What is being asked
Could you update the data below by replacing every "Phone" with "Telephone", keeping everything else unchanged and leaving out the pictures?

*** Stored data Section Begins ***

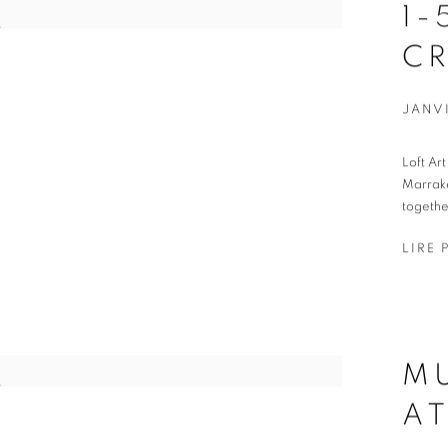
1-
C
JANVI
Loft Ar
Marrake
togethe
LIRE 
M
AT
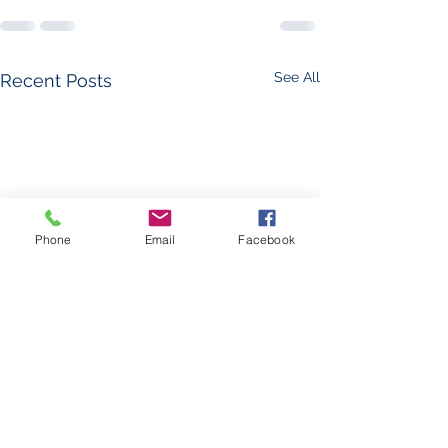
See All
Recent Posts
Phone
Email
Facebook
The Foglight - Leav
Hospital, Part 1: L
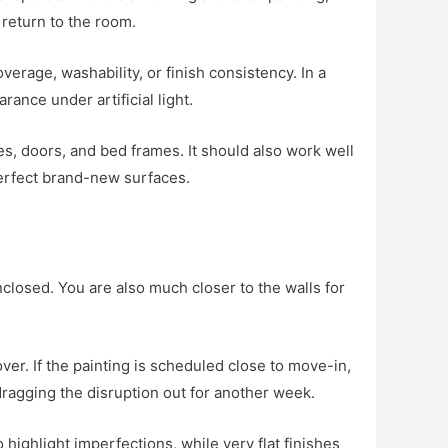
return to the room.
erage, washability, or finish consistency. In a
rance under artificial light.
s, doors, and bed frames. It should also work well
erfect brand-new surfaces.
closed. You are also much closer to the walls for
er. If the painting is scheduled close to move-in,
dragging the disruption out for another week.
 highlight imperfections, while very flat finishes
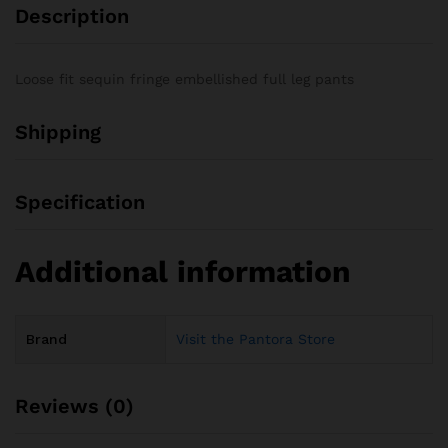
Description
Loose fit sequin fringe embellished full leg pants
Shipping
Specification
Additional information
Brand
Visit the Pantora Store
Reviews (0)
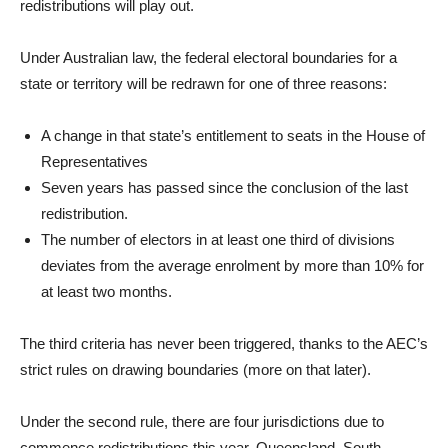
redistributions will play out.
Under Australian law, the federal electoral boundaries for a
state or territory will be redrawn for one of three reasons:
A change in that state’s entitlement to seats in the House of
Representatives
Seven years has passed since the conclusion of the last
redistribution.
The number of electors in at least one third of divisions
deviates from the average enrolment by more than 10% for
at least two months.
The third criteria has never been triggered, thanks to the AEC’s
strict rules on drawing boundaries (more on that later).
Under the second rule, there are four jurisdictions due to
commence redistributions this year. Queensland, South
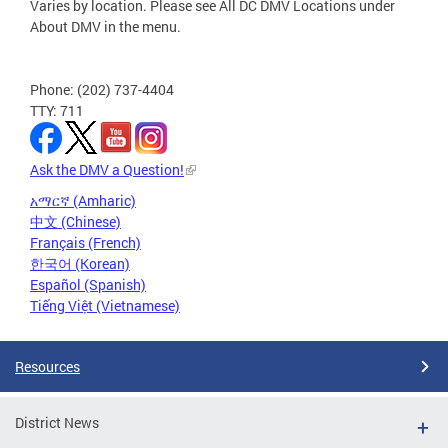
Varies by location. Please see All DC DMV Locations under
About DMV in the menu.
Phone: (202) 737-4404
TTY: 711
Ask the DMV a Question!
አማርኛ (Amharic)
中文 (Chinese)
Français (French)
한국어 (Korean)
Español (Spanish)
Tiếng Việt (Vietnamese)
Resources
District News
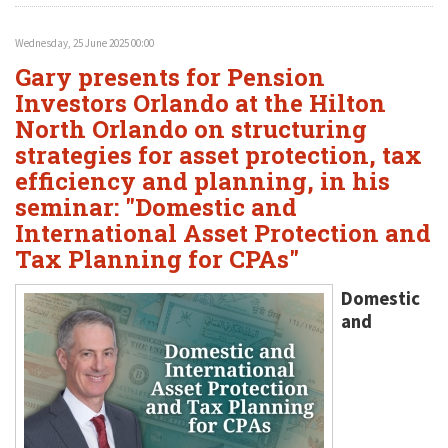
Wednesday, 25 June 2025 00:00
Gary presents for Pension
Investors Orlando at the Hilton
North Orlando on structuring
strategies for asset protection, tax
efficiency and planning, in his
seminar: "Domestic and
International Asset Protection and
Tax Planning for CPAs"
Domestic
and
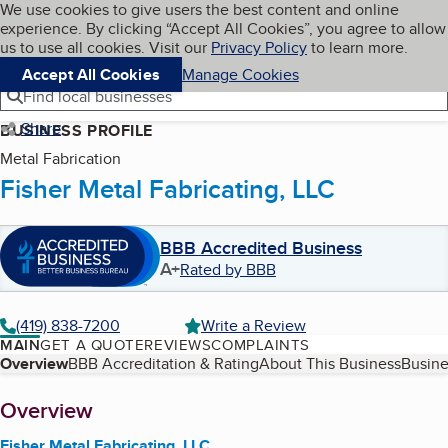
Cookies on BBB.org
We use cookies to give users the best content and online
My BBB
experience. By clicking “Accept All Cookies”, you agree to allow
Skip to main content
Navigation menu
Menu
us to use all cookies. Visit our
Privacy Policy
to learn more.
Accept All Cookies
Manage Cookies
Find local businesses
Share
BUSINESS PROFILE
Metal Fabrication
Fisher Metal Fabricating, LLC
BBB Accredited Business
A+
Rated by BBB
(419) 838-7200
Write a Review
MAIN
GET A QUOTE
REVIEWS
COMPLAINTS
Table of Contents
Overview
BBB Accreditation & Rating
About This Business
Busine
About
Overview
Fisher Metal Fabricating, LLC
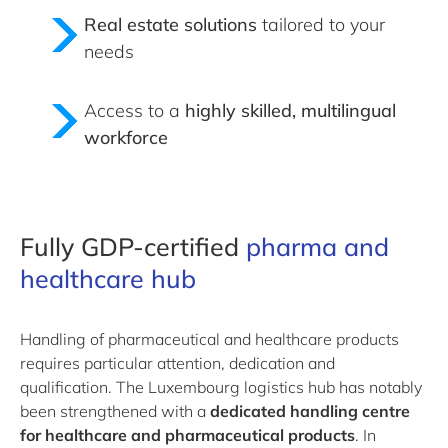
Real estate solutions
tailored to your
needs
Access to a
highly skilled, multilingual
workforce
Fully GDP-certified
pharma and
healthcare hub
Handling of pharmaceutical and healthcare products
requires particular attention, dedication and
qualification. The Luxembourg logistics hub has notably
been strengthened with a
dedicated handling centre
for healthcare and pharmaceutical products
. In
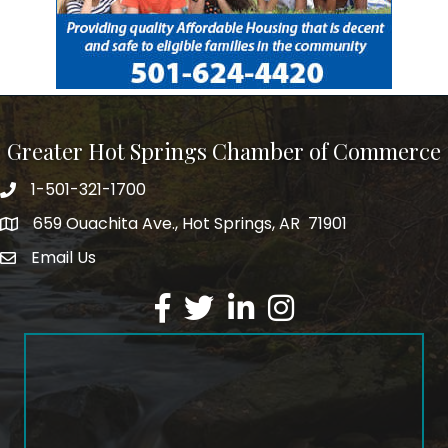
Greater Hot Springs Chamber of Commerce
1-501-321-1700
Phone number
659 Ouachita Ave., Hot Springs, AR 71901
address
Email Us
email address
Facebook
Twitter
LinkedIn
Instagram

*** Stored data Section Ends ***

Answer to this task
1-
C
JANVI
Loft Ar
Marrake
togethe
LIRE 
M
AT
See All
Recent Posts
Telephone
Email
Facebook
The Foglight - Leav
Hospital, Part 1: L
return to the room.
erage, washability, or finish consistency. In a
rance under artificial light.
s, doors, and bed frames. It should also work well
erfect brand-new surfaces.
closed. You are also much closer to the walls for
er. If the painting is scheduled close to move-in,
dragging the disruption out for another week.
 highlight imperfections, while very flat finishes
Description
Loose fit sequin fringe embellished full leg pants
Shipping
Specification
Additional information
Brand
Visit the Pantora Store
Reviews (0)
redistributions will play out.
Under Australian law, the federal electoral boundaries for a
state or territory will be redrawn for one of three reasons:
A change in that state’s entitlement to seats in the House of
Representatives
Seven years has passed since the conclusion of the last
redistribution.
The number of electors in at least one third of divisions
deviates from the average enrolment by more than 10% for
at least two months.
The third criteria has never been triggered, thanks to the AEC’s
strict rules on drawing boundaries (more on that later).
Under the second rule, there are four jurisdictions due to
commence redistributions this year. Queensland, South
Varies by location. Please see All DC DMV Locations under
About DMV in the menu.
Telephone: (202) 737-4404
TTY: 711
Ask the DMV a Question!
አማርኛ (Amharic)
中文 (Chinese)
Français (French)
한국어 (Korean)
Español (Spanish)
Tiếng Việt (Vietnamese)
Resources
District News
Wednesday, 25 June 2025 00:00
Gary presents for Pension
Investors Orlando at the Hilton
North Orlando on structuring
strategies for asset protection, tax
efficiency and planning, in his
seminar: "Domestic and
International Asset Protection and
Tax Planning for CPAs"
Domestic
and
Cookies on BBB.org
We use cookies to give users the best content and online
My BBB
experience. By clicking “Accept All Cookies”, you agree to allow
Skip to main content
Navigation menu
Menu
us to use all cookies. Visit our
Privacy Policy
to learn more.
Accept All Cookies
Manage Cookies
Find local businesses
Share
BUSINESS PROFILE
Metal Fabrication
Fisher Metal Fabricating, LLC
BBB Accredited Business
A+
Rated by BBB
(419) 838-7200
Write a Review
MAIN
GET A QUOTE
REVIEWS
COMPLAINTS
Table of Contents
Overview
BBB Accreditation & Rating
About This Business
Busine
About
Overview
Fisher Metal Fabricating, LLC
Real estate solutions
tailored to your
needs
Access to a
highly skilled, multilingual
workforce
Fully GDP-certified
pharma and
healthcare hub
Handling of pharmaceutical and healthcare products
requires particular attention, dedication and
qualification. The Luxembourg logistics hub has notably
been strengthened with a
dedicated handling centre
for healthcare and pharmaceutical products
. In
Greater Hot Springs Chamber of Commerce
1-501-321-1700
Telephone number
659 Ouachita Ave., Hot Springs, AR 71901
address
Email Us
email address
Facebook
Twitter
LinkedIn
Instagram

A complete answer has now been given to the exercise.